** begin TEXT SECTION **
79,000 Chinese-English, French, German, Italian, Japanese, and Spanish sentences

#1
Dear all,

here is an archive containing translated Chinese sentences in the following language pairs, ready for importing into Pleco:

Chinese-English 41,955 sentences
Chinese-French 15,740 sentences
Chinese-German 4,566 sentences
Chinese-Italian 3,800 sentences
Chinese-Japanese 3,936 sentences
Chinese-Spanish 8,995 sentences
Chinese-Russian 5,165 sentences

Most of the sentences are quite simple, taken from real-life situations, so if you're a novice to upper intermediate learner and your mother tongue is English, French, German, Spanish, Japanese, or Italian, they‘re likely to be useful for reinforcing your feeling for idiomatic expressions and sentence structure. They work best with the Self-graded studying mode.

I converted the list of sentences and list of sentence correspondences into the Pleco format using Python, converted it to Simplified Chinese using the Python package "hanziconv", segmented the Hanzi using Stanford's Chinese Tree Bank word segmenter, and finally, added pinyin to them using Pleco's Fill in missing fields feature in Import Flashcards. The files are in Simplified Chinese; if you require Traditional Chinese, simply activate the Fill in missing fields switch when importing.

The source data comes from the excellent site Tatoeba.org, which offers many languages. You could even get Chinese-Japanese sentence pairs, or for almost any other language. If someone asks for a particular language pair, such as Chinese-Swedish or Chinese-Russian, I can easily convert it for them.

The sentences and translations were (and are) made available under the following Creative Commons-Attribution license:

https://creativecommons.org/licenses/by/2.0/


Edit: @leguan The word segmentation for Japanese and English is better now because I first converted the sentences to Simplified, then applied the Stanford word segmentation. So I ask you to redownload.


Hope you like it, cheers,

Shun


Edit: For @leguan 's highly useful sentence contextual flashcards based on these lists and the HSK list, please head down to message #42, or use this link:

https://plecoforums.com/threads/79-...apanese-and-spanish-sentences.5925/post-45063
 

Attachments

Last edited:
#2
Hi Shun,
Great work!

I am very keen to add the Chinese-English sentences to sentence contextual flashcards I made from the "18,896 HSK sentences" you posted in September 2017 as, as you mentioned above, it does indeed seem that these Tatoeba sentences are very simple and taken from real-life situations, which I believe is ideal for creating a minimal context that allows the user to disambiguate which word is being tested!

https://plecoforums.com/threads/18-896-hsk-sentences.5615/#post-42743

I have a couple of questions though. In your earlier sentences above, pinyin for "words" in the example sentences did not have space characters within. This made identifying word matches in the sentences much more reliable. For example, in the sentence below the pinyin for the "word"s soldier, stand guard, and coffin do not have any internal spaces, e.g. "shi4bing1" "shou3wei4", and "ling2jiu4".

四个士兵守卫灵柩.
si4 ge4 shi4bing1 shou3wei4 ling2jiu4
Four soldiers stood guard over the coffin.

I am thus wondering if the "pinyin" package you used is able to output pinyin "word-by-word" as per the format above.
** end TEXT SECTION **
AIM 1
Rewrite the records below, substituting "Double bass" for "Kontrabass" everywhere it occurs and leaving everything else unchanged.
The forum thread and the records that follow it come from unrelated sources.
** begin LISTED RECORDS **
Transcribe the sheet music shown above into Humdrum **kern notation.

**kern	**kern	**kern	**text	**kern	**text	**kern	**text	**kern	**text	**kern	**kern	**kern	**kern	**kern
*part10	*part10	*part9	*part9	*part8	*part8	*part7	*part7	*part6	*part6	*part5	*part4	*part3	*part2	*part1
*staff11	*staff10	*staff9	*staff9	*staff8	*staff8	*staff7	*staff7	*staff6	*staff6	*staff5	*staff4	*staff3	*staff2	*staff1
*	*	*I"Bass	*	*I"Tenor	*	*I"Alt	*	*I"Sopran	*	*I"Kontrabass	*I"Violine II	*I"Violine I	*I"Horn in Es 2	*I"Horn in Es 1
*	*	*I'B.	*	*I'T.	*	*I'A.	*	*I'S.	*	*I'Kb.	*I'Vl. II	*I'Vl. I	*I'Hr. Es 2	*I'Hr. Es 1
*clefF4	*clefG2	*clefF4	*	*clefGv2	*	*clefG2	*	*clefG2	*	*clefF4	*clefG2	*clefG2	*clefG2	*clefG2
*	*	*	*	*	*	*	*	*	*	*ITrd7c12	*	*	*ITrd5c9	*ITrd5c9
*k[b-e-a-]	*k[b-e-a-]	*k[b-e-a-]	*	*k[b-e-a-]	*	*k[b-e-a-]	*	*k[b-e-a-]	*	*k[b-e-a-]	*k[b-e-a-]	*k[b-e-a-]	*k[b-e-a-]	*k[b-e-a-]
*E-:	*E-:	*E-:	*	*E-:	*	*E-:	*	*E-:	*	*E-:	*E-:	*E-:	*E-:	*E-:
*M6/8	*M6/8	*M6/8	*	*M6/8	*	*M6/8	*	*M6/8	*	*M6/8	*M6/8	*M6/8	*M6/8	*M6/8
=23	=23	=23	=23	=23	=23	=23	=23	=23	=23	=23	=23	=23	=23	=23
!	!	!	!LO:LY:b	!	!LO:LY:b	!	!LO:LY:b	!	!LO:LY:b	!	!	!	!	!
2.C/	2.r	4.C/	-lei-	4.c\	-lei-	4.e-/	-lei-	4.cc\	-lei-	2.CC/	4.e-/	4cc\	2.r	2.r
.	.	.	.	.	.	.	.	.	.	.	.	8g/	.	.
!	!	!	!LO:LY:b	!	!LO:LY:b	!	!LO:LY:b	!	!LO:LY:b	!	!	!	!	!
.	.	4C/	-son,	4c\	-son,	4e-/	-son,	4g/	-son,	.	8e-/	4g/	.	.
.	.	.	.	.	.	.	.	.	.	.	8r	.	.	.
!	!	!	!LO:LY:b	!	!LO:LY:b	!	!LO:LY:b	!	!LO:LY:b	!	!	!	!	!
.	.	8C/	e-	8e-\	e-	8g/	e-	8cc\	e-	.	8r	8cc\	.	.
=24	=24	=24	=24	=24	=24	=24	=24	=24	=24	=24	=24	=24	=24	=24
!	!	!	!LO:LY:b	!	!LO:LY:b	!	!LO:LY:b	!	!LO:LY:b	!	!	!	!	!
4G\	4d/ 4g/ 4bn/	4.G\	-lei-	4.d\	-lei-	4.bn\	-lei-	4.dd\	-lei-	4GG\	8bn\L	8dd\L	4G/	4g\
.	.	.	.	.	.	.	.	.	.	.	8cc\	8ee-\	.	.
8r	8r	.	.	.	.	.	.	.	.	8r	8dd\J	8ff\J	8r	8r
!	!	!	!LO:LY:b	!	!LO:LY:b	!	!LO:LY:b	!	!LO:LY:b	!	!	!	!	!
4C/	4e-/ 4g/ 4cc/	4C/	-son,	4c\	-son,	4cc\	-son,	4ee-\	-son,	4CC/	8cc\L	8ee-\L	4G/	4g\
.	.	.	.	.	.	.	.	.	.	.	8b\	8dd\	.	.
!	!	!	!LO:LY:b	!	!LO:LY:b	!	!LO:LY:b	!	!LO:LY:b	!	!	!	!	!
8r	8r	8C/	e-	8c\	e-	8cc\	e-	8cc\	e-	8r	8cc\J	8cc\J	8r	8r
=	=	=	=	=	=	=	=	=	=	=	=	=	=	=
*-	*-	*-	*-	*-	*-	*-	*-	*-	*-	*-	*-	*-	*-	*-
** end LISTED RECORDS **
AIM 2
Carry on the forum thread about the Tatoeba sentence lists for Pleco from its last line.

EXPECTED ANSWER 1
Transcribe the sheet music shown above into Humdrum **kern notation.

**kern	**kern	**kern	**text	**kern	**text	**kern	**text	**kern	**text	**kern	**kern	**kern	**kern	**kern
*part10	*part10	*part9	*part9	*part8	*part8	*part7	*part7	*part6	*part6	*part5	*part4	*part3	*part2	*part1
*staff11	*staff10	*staff9	*staff9	*staff8	*staff8	*staff7	*staff7	*staff6	*staff6	*staff5	*staff4	*staff3	*staff2	*staff1
*	*	*I"Bass	*	*I"Tenor	*	*I"Alt	*	*I"Sopran	*	*I"Double bass	*I"Violine II	*I"Violine I	*I"Horn in Es 2	*I"Horn in Es 1
*	*	*I'B.	*	*I'T.	*	*I'A.	*	*I'S.	*	*I'Kb.	*I'Vl. II	*I'Vl. I	*I'Hr. Es 2	*I'Hr. Es 1
*clefF4	*clefG2	*clefF4	*	*clefGv2	*	*clefG2	*	*clefG2	*	*clefF4	*clefG2	*clefG2	*clefG2	*clefG2
*	*	*	*	*	*	*	*	*	*	*ITrd7c12	*	*	*ITrd5c9	*ITrd5c9
*k[b-e-a-]	*k[b-e-a-]	*k[b-e-a-]	*	*k[b-e-a-]	*	*k[b-e-a-]	*	*k[b-e-a-]	*	*k[b-e-a-]	*k[b-e-a-]	*k[b-e-a-]	*k[b-e-a-]	*k[b-e-a-]
*E-:	*E-:	*E-:	*	*E-:	*	*E-:	*	*E-:	*	*E-:	*E-:	*E-:	*E-:	*E-:
*M6/8	*M6/8	*M6/8	*	*M6/8	*	*M6/8	*	*M6/8	*	*M6/8	*M6/8	*M6/8	*M6/8	*M6/8
=23	=23	=23	=23	=23	=23	=23	=23	=23	=23	=23	=23	=23	=23	=23
!	!	!	!LO:LY:b	!	!LO:LY:b	!	!LO:LY:b	!	!LO:LY:b	!	!	!	!	!
2.C/	2.r	4.C/	-lei-	4.c\	-lei-	4.e-/	-lei-	4.cc\	-lei-	2.CC/	4.e-/	4cc\	2.r	2.r
.	.	.	.	.	.	.	.	.	.	.	.	8g/	.	.
!	!	!	!LO:LY:b	!	!LO:LY:b	!	!LO:LY:b	!	!LO:LY:b	!	!	!	!	!
.	.	4C/	-son,	4c\	-son,	4e-/	-son,	4g/	-son,	.	8e-/	4g/	.	.
.	.	.	.	.	.	.	.	.	.	.	8r	.	.	.
!	!	!	!LO:LY:b	!	!LO:LY:b	!	!LO:LY:b	!	!LO:LY:b	!	!	!	!	!
.	.	8C/	e-	8e-\	e-	8g/	e-	8cc\	e-	.	8r	8cc\	.	.
=24	=24	=24	=24	=24	=24	=24	=24	=24	=24	=24	=24	=24	=24	=24
!	!	!	!LO:LY:b	!	!LO:LY:b	!	!LO:LY:b	!	!LO:LY:b	!	!	!	!	!
4G\	4d/ 4g/ 4bn/	4.G\	-lei-	4.d\	-lei-	4.bn\	-lei-	4.dd\	-lei-	4GG\	8bn\L	8dd\L	4G/	4g\
.	.	.	.	.	.	.	.	.	.	.	8cc\	8ee-\	.	.
8r	8r	.	.	.	.	.	.	.	.	8r	8dd\J	8ff\J	8r	8r
!	!	!	!LO:LY:b	!	!LO:LY:b	!	!LO:LY:b	!	!LO:LY:b	!	!	!	!	!
4C/	4e-/ 4g/ 4cc/	4C/	-son,	4c\	-son,	4cc\	-son,	4ee-\	-son,	4CC/	8cc\L	8ee-\L	4G/	4g\
.	.	.	.	.	.	.	.	.	.	.	8b\	8dd\	.	.
!	!	!	!LO:LY:b	!	!LO:LY:b	!	!LO:LY:b	!	!LO:LY:b	!	!	!	!	!
8r	8r	8C/	e-	8c\	e-	8cc\	e-	8cc\	e-	8r	8cc\J	8cc\J	8r	8r
=	=	=	=	=	=	=	=	=	=	=	=	=	=	=
*-	*-	*-	*-	*-	*-	*-	*-	*-	*-	*-	*-	*-	*-	*-

EXPECTED ANSWER 2
Also, I can't remember if I mentioned that I have lived in Japan for the last 19 years working at a Japanese company. So my Japanese is much better than my Chinese. As such, I am also very keen to make a Chinese-Japanese version of the sentence contextual flashcards mentioned above. Could I take you up on your offer above and ask you to convert the Chinese-Japanese sentences? There is no hurry though - first I will work on adding the new Chinese-English sentences to my earlier flashcards as mentioned above.

I don't know how many other users are interested, but after I create the updated Chinese-English (and hopefully Chinese-Japanese) flashcards, I will post them here.

Kind regards,

Leguan
 
#3
Hi Shun,
Oh sorry, I read your first post more carefully and discovered that you had already covered my first question above, i.e., pinyin is "done syllable by syllable, without any word recognition.". Does that mean that word recognition is not possible? For creating the "sentence contextual" flashcards I mentioned above, word recognition is probably essential to avoid incorrect matches.
Thanks again!
 
#4
Hi Leguan,

thanks a lot for your interest and compliment!

Yes, I only googled for "python hanzi to pinyin" and used the most sensible search result I found. That one doesn't seem to support word segmenting. I see now that I can use the Stanford Word Segmenter in the nltk package which puts spaces between the Hanzi and do a pinyin conversion without added spaces afterwards. Here, it should actually be best if I used Pleco's Hanzi-to-pinyin conversion because it can draw on its large set of dictionaries for using the right pinyin syllables for multi-syllable words. I will try around with it as an exercise and post the results here.

Of course, because it is so easy to do, here I'm already sending you the Chinese-Japanese sentence pairs with the bad pinyin, just so you get an impression of the translation quality. Later, I will try out the nltk package. I just hope that Pleco preserves the spaces between words in the Hanzi-to-pinyin conversion when importing into Flashcards, in that case the results should be pretty good.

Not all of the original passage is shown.